Public joint-stock company Chelyabinsk Energy Retail Company (MISX:CLSB) outperformed the Electric Utilities industry on the basis of its ROE – producing a higher 17.21% relative to the peer average of 9.31% over the past 12 months. On the surface, this looks fantastic since we know that CLSB has made large profits from little equity capital; however, ROE doesn’t tell us if management have borrowed heavily to make this happen. Today, we’ll take a closer look at some factors like financial leverage to see how sustainable CLSB’s ROE is. Check out our latest analysis for Chelyabinsk Energy Retail
Breaking down Return on Equity
Return on Equity (ROE) is a measure of Chelyabinsk Energy Retail’s profit relative to its shareholders’ equity. For example, if the company invests RUB1 in the form of equity, it will generate RUB0.17 in earnings from this. While a higher ROE is preferred in most cases, there are several other factors we should consider before drawing any conclusions.
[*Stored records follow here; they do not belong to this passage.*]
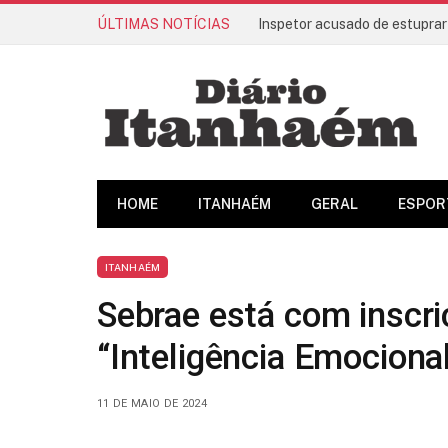
ÚLTIMAS NOTÍCIAS
Inspetor acusado de estuprar
HOME
ITANHAÉM
GERAL
ESPOR
ITANHAÉM
Sebrae está com inscri
“Inteligência Emociona
11 DE MAIO DE 2024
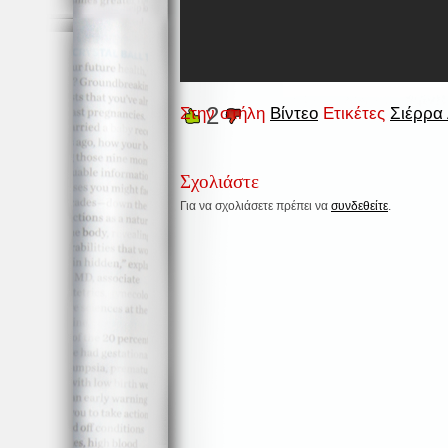
2
Στην στήλη
Βίντεο
Ετικέτες
Σιέρρα
Σχολιάστε
Για να σχολιάσετε πρέπει να
συνδεθείτε
.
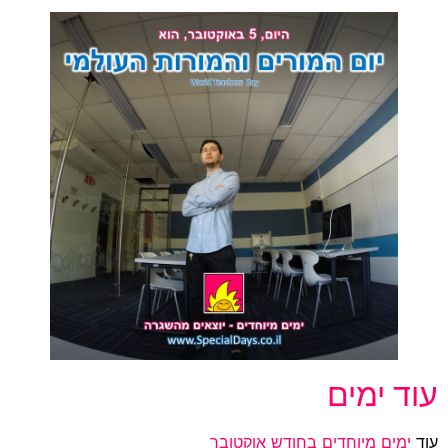
עוד ימים
עוד
ימים מיוחדים בחודש אוקטובר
Return on Equity = Net Profit ÷ Shareholders Equity
ROE is assessed against cost of equity, which is measured using the Capital Asset Pricing Model (CAPM) – but let’s not dive into the details of that today. For now, let’s just look at the cost of equity number for Chelyabinsk Energy Retail, which is 22.95%. Given a discrepancy of -5.74% between return and cost, this indicated that Chelyabinsk Energy Retail may be paying more for its capital than what it’s generating in return. ROE can be split up into three useful ratios: net profit margin, asset turnover, and financial leverage. This is called the Dupont Formula:
Dupont Formula
ROE = profit margin × asset turnover × financial leverage
ROE = (annual net profit ÷ sales) × (sales ÷ assets) × (assets ÷ shareholders’ equity)
ROE = annual net profit ÷ shareholders’ equity
Essentially, profit margin shows how much money the company makes after paying for all its expenses. The other component, asset turnover, illustrates how much revenue Chelyabinsk Energy Retail can make from its asset base. Finally, financial leverage will be our main focus today. It shows how much of assets are funded by equity and can show how sustainable the company’s capital structure is. Since ROE can be inflated by excessive debt, we need to examine Chelyabinsk Energy Retail’s debt-to-equity level. At over 2.5 times, Chelyabinsk Energy Retail’s debt-to-equity ratio is very high and indicates the above-average ROE is generated by significant leverage levels.
Next Steps:
While ROE is a relatively simple calculation, it can be broken down into different ratios, each telling a different story about the strengths and weaknesses of a company. Chelyabinsk Energy Retail exhibits a strong ROE against its peers, however it was not high enough to cover its own cost of equity this year. Its debt level is above equity which means its above-industry ROE may be driven by debt funding which raises concerns over the sustainability of Chelyabinsk Energy Retail’s returns. ROE is a helpful signal, but it is definitely not sufficient on its own to make an investment decision.